You need to keep your E-Commerce site secure for your future and your customers, but how can you do that?
Get an SSL Certificate:
If you’re selling online, then you should definitely have one of these already, provided by your web hosting company. Installing an SSL Certificate enables you to use HTTPS, which is a server link between your visitor’s browsers and your servers. This helps to protect their information against hackers targeting your business. It also gives your site a higher SERP rating, which can hopefully increase your traffic.
Get your customers to be strong:
Hackers can wreak havoc if they have access to just one user’s login information, and it can be a great entry point to steal more data. You should thus make sure that every account your customers create is protected with a very strong password. This is becoming more and more frequent, and users will view it as less of a hassle than you may think. It’s recommended to not let them create an account unless they have a password that contains both an uppercase and lowercase letter, as well as a number and also a symbol.
Know what data you need to store and store it well:
A customer that buys from you becomes vulnerable when they hand over their payment information as this puts you in an opportunity to store it. The potential to lose confidential data is great, and not taking the right precautions can cause your site to be blacklisted. There are two solutions in dealing with such.
Don’t store any sensitive data. You can still have fully functional user accounts without storing sensitive data directly via tokenization. Tokenization uses random numbers taking the place of sensitive data. This means that if a hacker gains access to that data, they are unlikely to be able to use it without your key. This method is also used widely to cut down on credit card fraud.

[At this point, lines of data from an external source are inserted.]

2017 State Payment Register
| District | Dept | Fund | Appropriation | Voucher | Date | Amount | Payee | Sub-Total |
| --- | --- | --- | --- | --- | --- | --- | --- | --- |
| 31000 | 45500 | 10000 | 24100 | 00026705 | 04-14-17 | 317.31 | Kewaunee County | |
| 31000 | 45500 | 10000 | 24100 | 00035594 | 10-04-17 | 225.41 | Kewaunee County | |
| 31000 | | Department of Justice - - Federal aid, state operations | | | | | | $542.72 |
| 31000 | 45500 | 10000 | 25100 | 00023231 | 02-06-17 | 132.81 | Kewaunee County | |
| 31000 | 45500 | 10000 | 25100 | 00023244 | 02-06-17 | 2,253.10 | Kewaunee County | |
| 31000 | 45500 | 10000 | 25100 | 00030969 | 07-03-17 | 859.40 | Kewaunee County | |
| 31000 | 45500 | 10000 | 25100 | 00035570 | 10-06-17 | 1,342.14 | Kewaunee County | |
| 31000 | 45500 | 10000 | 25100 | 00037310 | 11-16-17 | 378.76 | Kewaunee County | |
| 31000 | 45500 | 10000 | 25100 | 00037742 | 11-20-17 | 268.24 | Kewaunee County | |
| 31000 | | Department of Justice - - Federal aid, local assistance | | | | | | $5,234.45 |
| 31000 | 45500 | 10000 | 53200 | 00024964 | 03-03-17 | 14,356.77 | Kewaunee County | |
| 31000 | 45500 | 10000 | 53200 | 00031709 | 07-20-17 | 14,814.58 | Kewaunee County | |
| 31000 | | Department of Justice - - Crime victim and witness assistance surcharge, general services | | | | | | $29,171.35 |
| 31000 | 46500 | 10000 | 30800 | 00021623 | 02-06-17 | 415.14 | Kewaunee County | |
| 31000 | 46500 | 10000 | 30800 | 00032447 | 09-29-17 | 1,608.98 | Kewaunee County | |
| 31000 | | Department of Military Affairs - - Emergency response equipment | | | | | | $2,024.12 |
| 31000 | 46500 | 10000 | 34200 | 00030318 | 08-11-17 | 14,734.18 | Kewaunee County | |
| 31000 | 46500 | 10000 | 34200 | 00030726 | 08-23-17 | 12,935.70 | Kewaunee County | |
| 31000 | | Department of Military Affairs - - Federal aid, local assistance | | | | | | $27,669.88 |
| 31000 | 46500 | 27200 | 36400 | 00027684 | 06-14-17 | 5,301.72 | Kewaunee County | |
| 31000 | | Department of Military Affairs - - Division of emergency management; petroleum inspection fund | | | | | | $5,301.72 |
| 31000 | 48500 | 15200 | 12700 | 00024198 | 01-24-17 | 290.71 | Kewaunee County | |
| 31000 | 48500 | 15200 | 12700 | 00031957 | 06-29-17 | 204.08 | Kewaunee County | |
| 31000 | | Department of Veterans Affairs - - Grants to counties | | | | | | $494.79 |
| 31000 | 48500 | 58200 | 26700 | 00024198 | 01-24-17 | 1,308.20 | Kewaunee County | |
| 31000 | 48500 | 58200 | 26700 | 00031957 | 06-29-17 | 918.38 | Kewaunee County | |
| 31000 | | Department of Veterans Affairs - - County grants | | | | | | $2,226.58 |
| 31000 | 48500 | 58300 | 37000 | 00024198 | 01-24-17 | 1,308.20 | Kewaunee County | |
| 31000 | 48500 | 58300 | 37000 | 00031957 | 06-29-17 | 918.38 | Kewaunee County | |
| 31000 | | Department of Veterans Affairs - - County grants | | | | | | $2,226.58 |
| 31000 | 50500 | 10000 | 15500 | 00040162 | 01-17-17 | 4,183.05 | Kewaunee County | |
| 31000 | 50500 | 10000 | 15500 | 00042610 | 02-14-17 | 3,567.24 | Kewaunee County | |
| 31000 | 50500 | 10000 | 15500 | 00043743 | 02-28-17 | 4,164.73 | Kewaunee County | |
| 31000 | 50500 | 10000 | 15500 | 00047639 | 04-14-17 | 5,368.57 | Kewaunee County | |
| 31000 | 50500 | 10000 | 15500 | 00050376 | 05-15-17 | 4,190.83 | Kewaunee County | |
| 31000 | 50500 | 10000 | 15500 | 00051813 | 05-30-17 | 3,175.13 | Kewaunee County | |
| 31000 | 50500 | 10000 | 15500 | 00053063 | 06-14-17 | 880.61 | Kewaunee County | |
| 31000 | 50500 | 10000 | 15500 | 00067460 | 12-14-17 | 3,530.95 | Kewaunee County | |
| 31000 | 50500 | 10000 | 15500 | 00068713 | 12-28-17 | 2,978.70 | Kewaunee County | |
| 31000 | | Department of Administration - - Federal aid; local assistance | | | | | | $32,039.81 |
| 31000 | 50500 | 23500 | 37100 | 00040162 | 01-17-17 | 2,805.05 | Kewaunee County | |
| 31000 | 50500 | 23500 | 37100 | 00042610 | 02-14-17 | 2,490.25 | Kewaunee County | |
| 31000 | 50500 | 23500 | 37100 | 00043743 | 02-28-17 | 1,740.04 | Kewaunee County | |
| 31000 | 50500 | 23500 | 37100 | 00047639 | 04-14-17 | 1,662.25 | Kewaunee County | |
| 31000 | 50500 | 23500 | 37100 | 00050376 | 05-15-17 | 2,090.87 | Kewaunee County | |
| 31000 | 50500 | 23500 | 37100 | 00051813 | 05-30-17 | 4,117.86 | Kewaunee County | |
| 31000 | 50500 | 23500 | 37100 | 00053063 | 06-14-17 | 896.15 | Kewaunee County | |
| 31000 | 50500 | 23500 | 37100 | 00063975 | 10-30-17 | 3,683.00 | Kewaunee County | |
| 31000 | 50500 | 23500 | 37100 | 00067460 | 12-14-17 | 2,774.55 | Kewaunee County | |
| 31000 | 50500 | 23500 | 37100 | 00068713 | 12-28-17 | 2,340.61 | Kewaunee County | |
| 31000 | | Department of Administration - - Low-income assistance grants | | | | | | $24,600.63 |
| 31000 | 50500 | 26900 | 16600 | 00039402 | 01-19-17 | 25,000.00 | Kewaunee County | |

You can also use a secure storage system. This serves the additional benefit of giving you a secure data storage location that can be used for more than customer data – you can use your own company’s private data as well, including intellectual property. This is a cloud-based storage system that also serves the benefit of preventing you from losing data, which can happen more easily than you think without an optimized tagging system.

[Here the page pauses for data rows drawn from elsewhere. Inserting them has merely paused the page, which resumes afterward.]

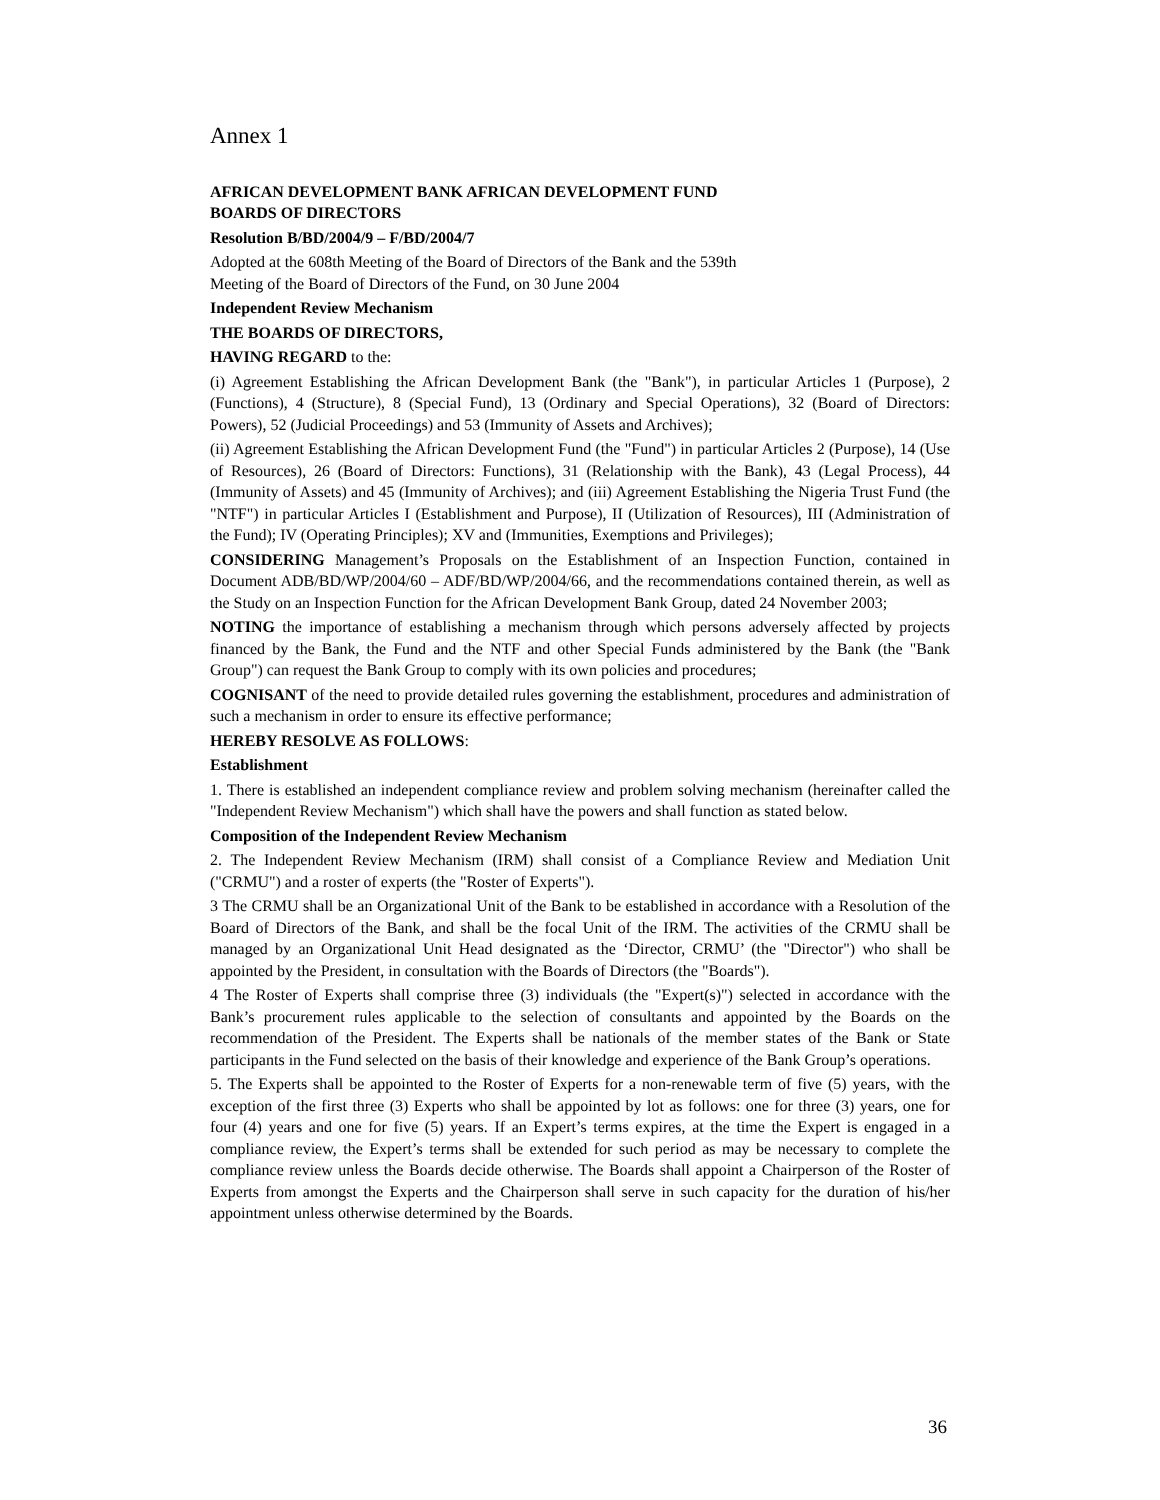Annex 1
AFRICAN DEVELOPMENT BANK AFRICAN DEVELOPMENT FUND
BOARDS OF DIRECTORS
Resolution B/BD/2004/9 – F/BD/2004/7
Adopted at the 608th Meeting of the Board of Directors of the Bank and the 539th
Meeting of the Board of Directors of the Fund, on 30 June 2004
Independent Review Mechanism
THE BOARDS OF DIRECTORS,
HAVING REGARD to the:
(i) Agreement Establishing the African Development Bank (the "Bank"), in particular Articles 1 (Purpose), 2 (Functions), 4 (Structure), 8 (Special Fund), 13 (Ordinary and Special Operations), 32 (Board of Directors: Powers), 52 (Judicial Proceedings) and 53 (Immunity of Assets and Archives);
(ii) Agreement Establishing the African Development Fund (the "Fund") in particular Articles 2 (Purpose), 14 (Use of Resources), 26 (Board of Directors: Functions), 31 (Relationship with the Bank), 43 (Legal Process), 44 (Immunity of Assets) and 45 (Immunity of Archives); and (iii) Agreement Establishing the Nigeria Trust Fund (the "NTF") in particular Articles I (Establishment and Purpose), II (Utilization of Resources), III (Administration of the Fund); IV (Operating Principles); XV and (Immunities, Exemptions and Privileges);
CONSIDERING Management’s Proposals on the Establishment of an Inspection Function, contained in Document ADB/BD/WP/2004/60 – ADF/BD/WP/2004/66, and the recommendations contained therein, as well as the Study on an Inspection Function for the African Development Bank Group, dated 24 November 2003;
NOTING the importance of establishing a mechanism through which persons adversely affected by projects financed by the Bank, the Fund and the NTF and other Special Funds administered by the Bank (the "Bank Group") can request the Bank Group to comply with its own policies and procedures;
COGNISANT of the need to provide detailed rules governing the establishment, procedures and administration of such a mechanism in order to ensure its effective performance;
HEREBY RESOLVE AS FOLLOWS:
Establishment
1. There is established an independent compliance review and problem solving mechanism (hereinafter called the "Independent Review Mechanism") which shall have the powers and shall function as stated below.
Composition of the Independent Review Mechanism
2. The Independent Review Mechanism (IRM) shall consist of a Compliance Review and Mediation Unit ("CRMU") and a roster of experts (the "Roster of Experts").
3 The CRMU shall be an Organizational Unit of the Bank to be established in accordance with a Resolution of the Board of Directors of the Bank, and shall be the focal Unit of the IRM. The activities of the CRMU shall be managed by an Organizational Unit Head designated as the ‘Director, CRMU’ (the "Director") who shall be appointed by the President, in consultation with the Boards of Directors (the "Boards").
4 The Roster of Experts shall comprise three (3) individuals (the "Expert(s)") selected in accordance with the Bank’s procurement rules applicable to the selection of consultants and appointed by the Boards on the recommendation of the President. The Experts shall be nationals of the member states of the Bank or State participants in the Fund selected on the basis of their knowledge and experience of the Bank Group’s operations.
5. The Experts shall be appointed to the Roster of Experts for a non-renewable term of five (5) years, with the exception of the first three (3) Experts who shall be appointed by lot as follows: one for three (3) years, one for four (4) years and one for five (5) years. If an Expert’s terms expires, at the time the Expert is engaged in a compliance review, the Expert’s terms shall be extended for such period as may be necessary to complete the compliance review unless the Boards decide otherwise. The Boards shall appoint a Chairperson of the Roster of Experts from amongst the Experts and the Chairperson shall serve in such capacity for the duration of his/her appointment unless otherwise determined by the Boards.
36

It’s recommended that you use an established company, as you should not be handing data out to anybody that is not tried, tested, trusted, and fully secure themselves. A site like www.bytes.co.uk is a good choice, as you want something that offers different server and security options.
Pull-out old plug-ins:
Plug-ins are an entry point to get access to your site and can expose vulnerabilities. Once hackers know about vulnerabilities, plug-in providers update their software and fix the vulnerabilities. You need to stay on top of this, as if you use old plug-ins you could come up on specialist searches. The famous example of this is Google Dorks, which enabled hackers to use Google to find sites with issues ripe for SQL injections.
Be PCI DSS Compliant:
As you own the website, you need to make sure that you can handle the cards your customers trust you with. To do this, you need to be Payment Card Industry Data Security Standard (PCI DSS) compliant. This is a scheme created to help credit card data handling be more protected and more controlled so the chance of fraud is reduced. Businesses that aren’t PCI DSS compliant can face fines, sanctions and loss of privileges, not to mention lawsuits and governmental prosecution for not protecting your customers’ data.

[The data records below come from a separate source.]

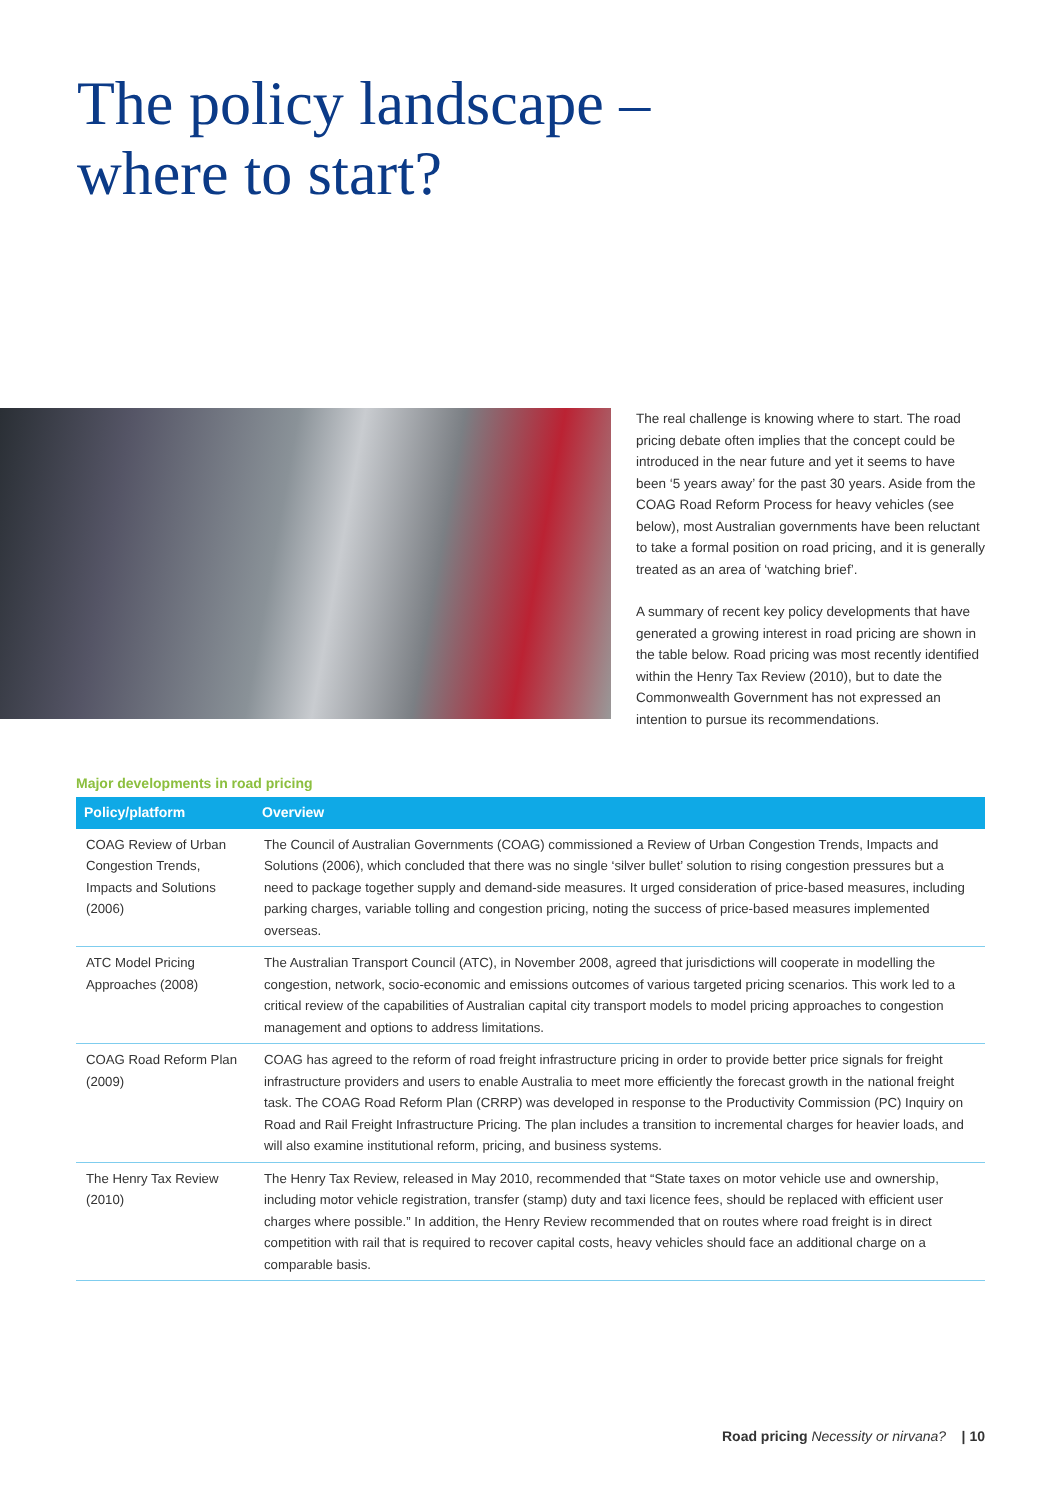The policy landscape –
where to start?
The real challenge is knowing where to start. The road pricing debate often implies that the concept could be introduced in the near future and yet it seems to have been ‘5 years away’ for the past 30 years. Aside from the COAG Road Reform Process for heavy vehicles (see below), most Australian governments have been reluctant to take a formal position on road pricing, and it is generally treated as an area of ‘watching brief’.
A summary of recent key policy developments that have generated a growing interest in road pricing are shown in the table below. Road pricing was most recently identified within the Henry Tax Review (2010), but to date the Commonwealth Government has not expressed an intention to pursue its recommendations.
Major developments in road pricing
| Policy/platform | Overview |
| --- | --- |
| COAG Review of Urban Congestion Trends, Impacts and Solutions (2006) | The Council of Australian Governments (COAG) commissioned a Review of Urban Congestion Trends, Impacts and Solutions (2006), which concluded that there was no single ‘silver bullet’ solution to rising congestion pressures but a need to package together supply and demand-side measures. It urged consideration of price-based measures, including parking charges, variable tolling and congestion pricing, noting the success of price-based measures implemented overseas. |
| ATC Model Pricing Approaches (2008) | The Australian Transport Council (ATC), in November 2008, agreed that jurisdictions will cooperate in modelling the congestion, network, socio-economic and emissions outcomes of various targeted pricing scenarios. This work led to a critical review of the capabilities of Australian capital city transport models to model pricing approaches to congestion management and options to address limitations. |
| COAG Road Reform Plan (2009) | COAG has agreed to the reform of road freight infrastructure pricing in order to provide better price signals for freight infrastructure providers and users to enable Australia to meet more efficiently the forecast growth in the national freight task. The COAG Road Reform Plan (CRRP) was developed in response to the Productivity Commission (PC) Inquiry on Road and Rail Freight Infrastructure Pricing. The plan includes a transition to incremental charges for heavier loads, and will also examine institutional reform, pricing, and business systems. |
| The Henry Tax Review (2010) | The Henry Tax Review, released in May 2010, recommended that “State taxes on motor vehicle use and ownership, including motor vehicle registration, transfer (stamp) duty and taxi licence fees, should be replaced with efficient user charges where possible.” In addition, the Henry Review recommended that on routes where road freight is in direct competition with rail that is required to recover capital costs, heavy vehicles should face an additional charge on a comparable basis. |
Road pricing Necessity or nirvana? | 10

Use a Content Delivery Network:
Back in the old days of the internet, hackers could take down a website using just one command in their laptop’s terminal. They could request data packages from servers in such high numbers that the server would not be able to handle the requests and shut down. These evolved into DDoS attacks, but they’re of little threat now if you use CDNs. CDNs are a distributed group of servers that have physical distance from each other. Using them delivers your web content to your visitor faster and can even identify malware.
Making sure your E-commerce store is secure is essential. If you can not offer your customers the protection from hackers that they need, you can face some serious penalties, and if you are not protected from hackers yourself you can lose everything. You should follow each tip in this guide, as it can give you some serious protection when bundled together.